What needs to be done: Please render the lines of every row below as a numbered list, skipping any blank lines and leaving the pictures out of your answer.

(Saved entries)
════════════════
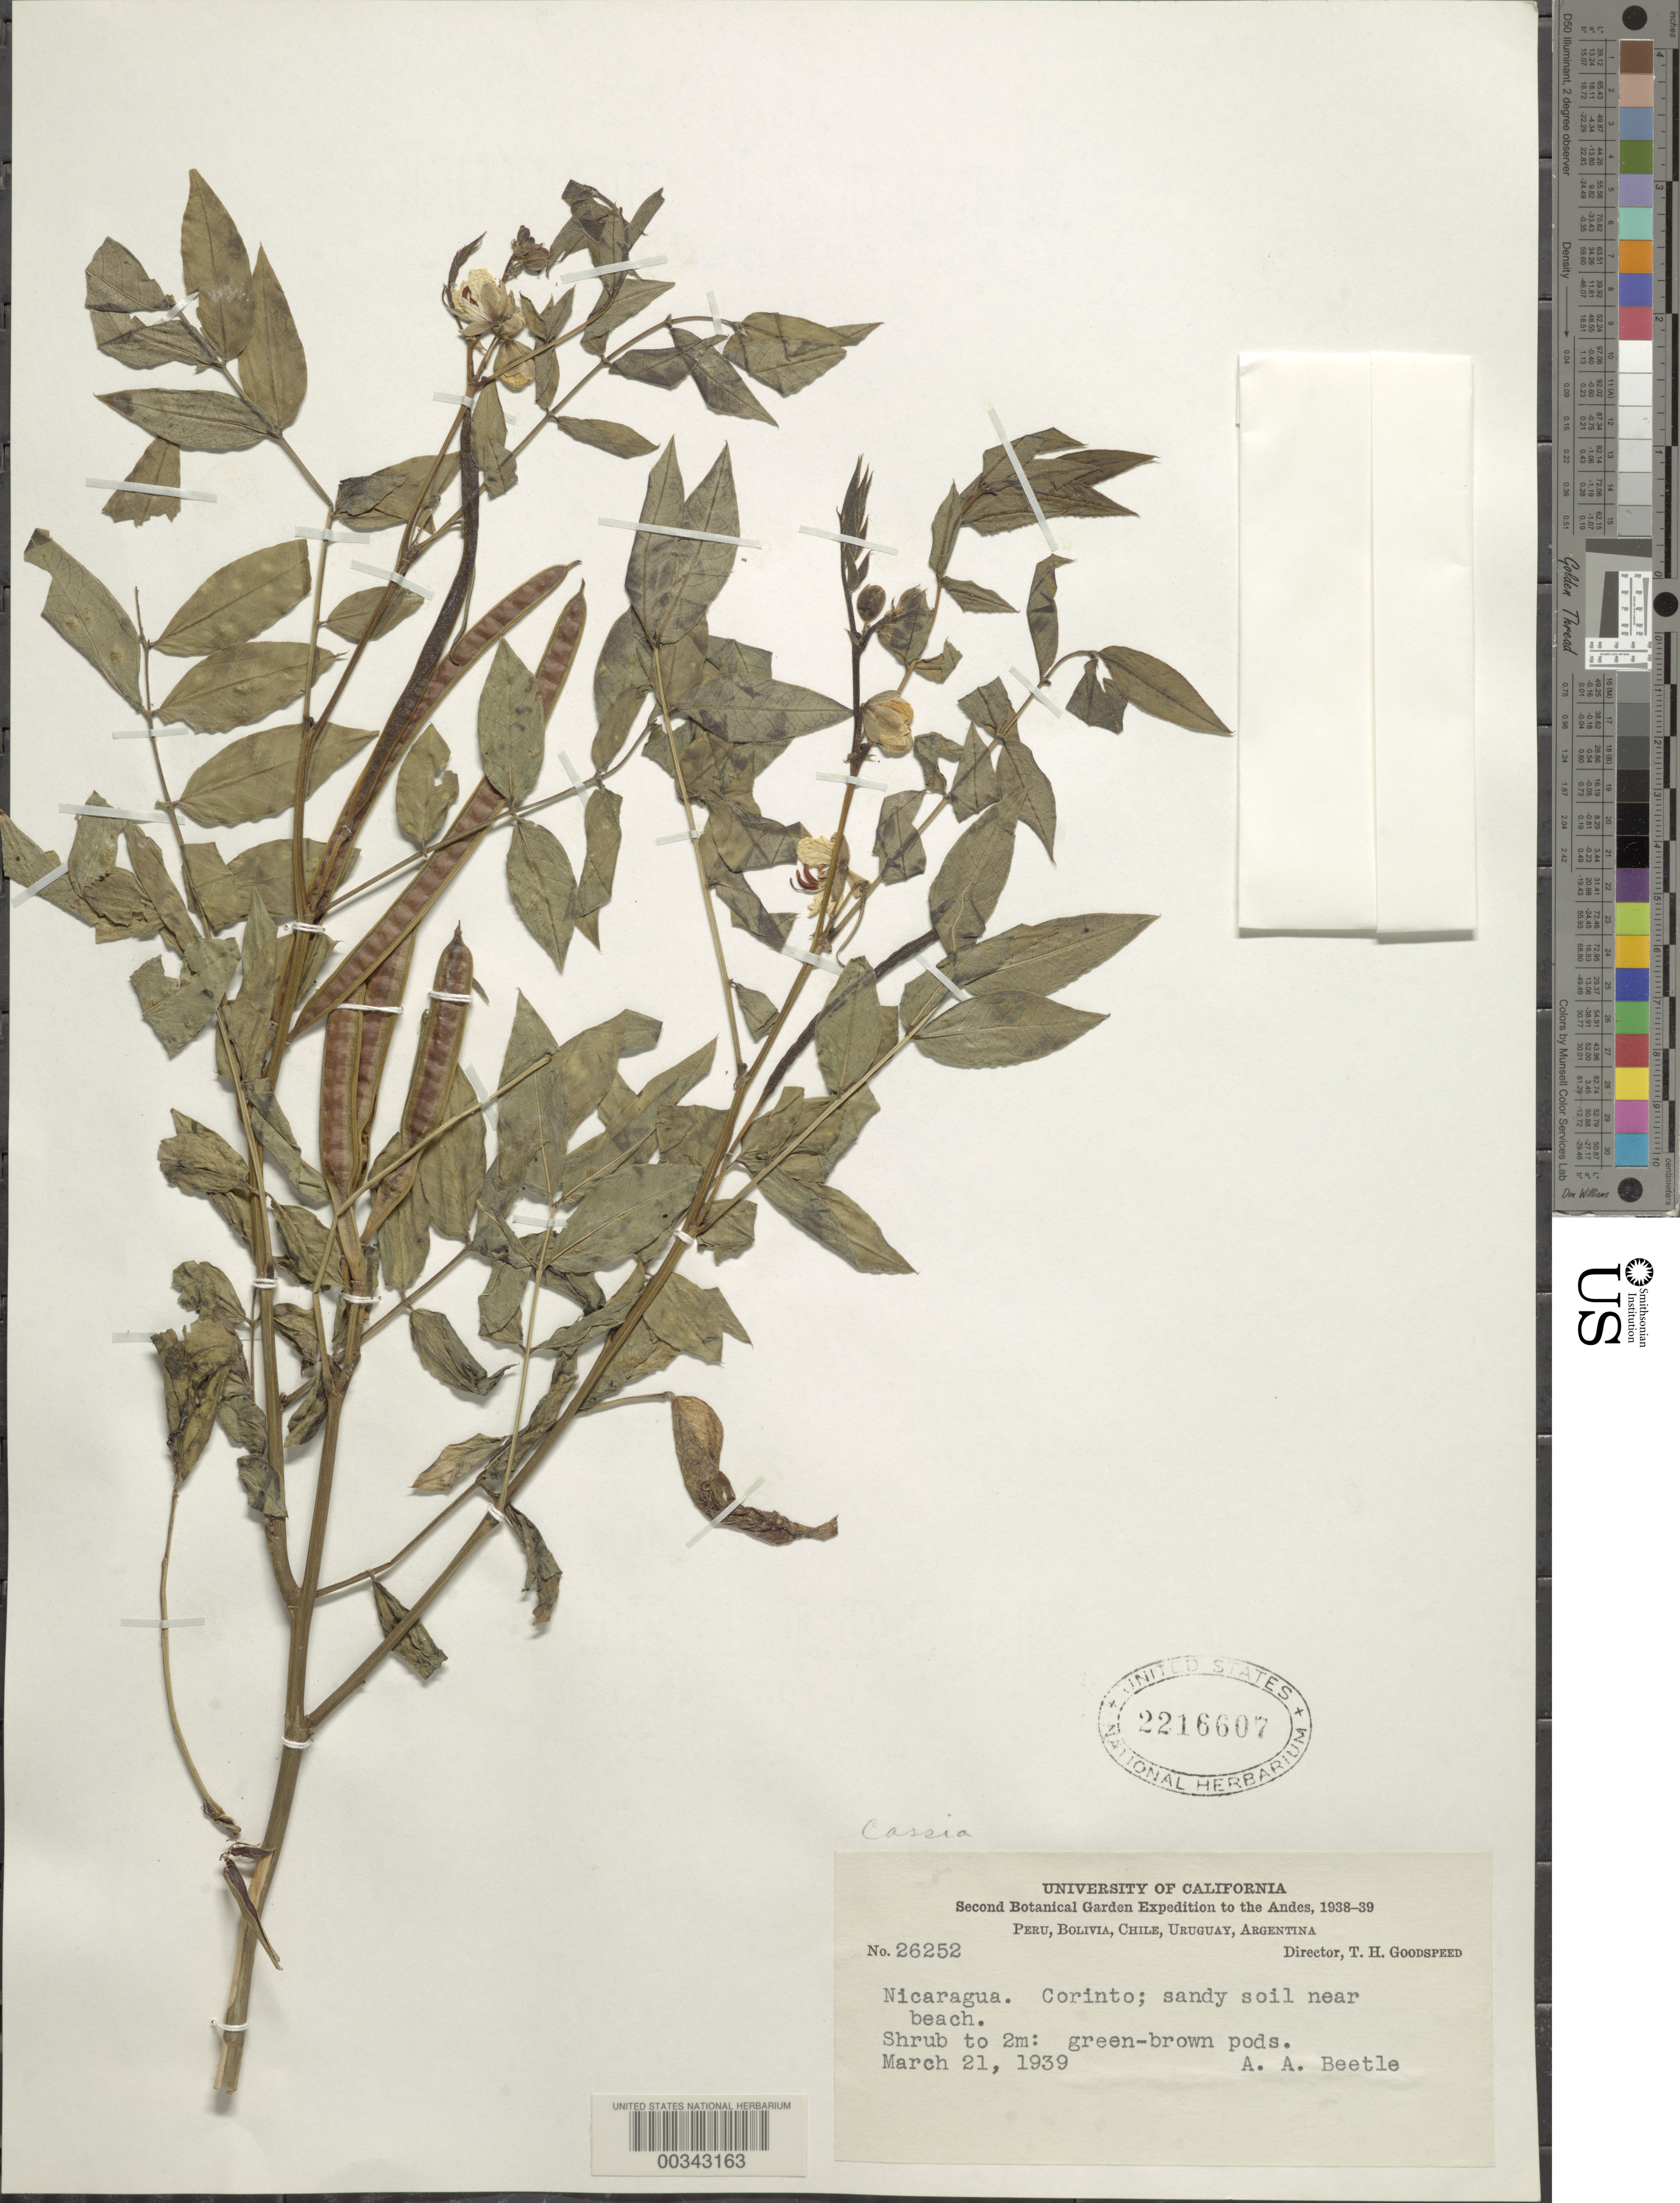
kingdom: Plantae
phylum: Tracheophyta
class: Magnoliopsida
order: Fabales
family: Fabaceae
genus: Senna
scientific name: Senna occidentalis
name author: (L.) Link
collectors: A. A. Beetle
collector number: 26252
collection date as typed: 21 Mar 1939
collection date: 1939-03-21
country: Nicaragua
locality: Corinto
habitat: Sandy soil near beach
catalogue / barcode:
════════════════
Output of the exercise:
1. kingdom: Plantae
2. phylum: Tracheophyta
3. class: Magnoliopsida
4. order: Fabales
5. family: Fabaceae
6. genus: Senna
7. scientific name: Senna occidentalis
8. name author: (L.) Link
9. collectors: A. A. Beetle
10. collector number: 26252
11. collection date as typed: 21 Mar 1939
12. collection date: 1939-03-21
13. country: Nicaragua
14. locality: Corinto
15. habitat: Sandy soil near beach
16. catalogue / barcode:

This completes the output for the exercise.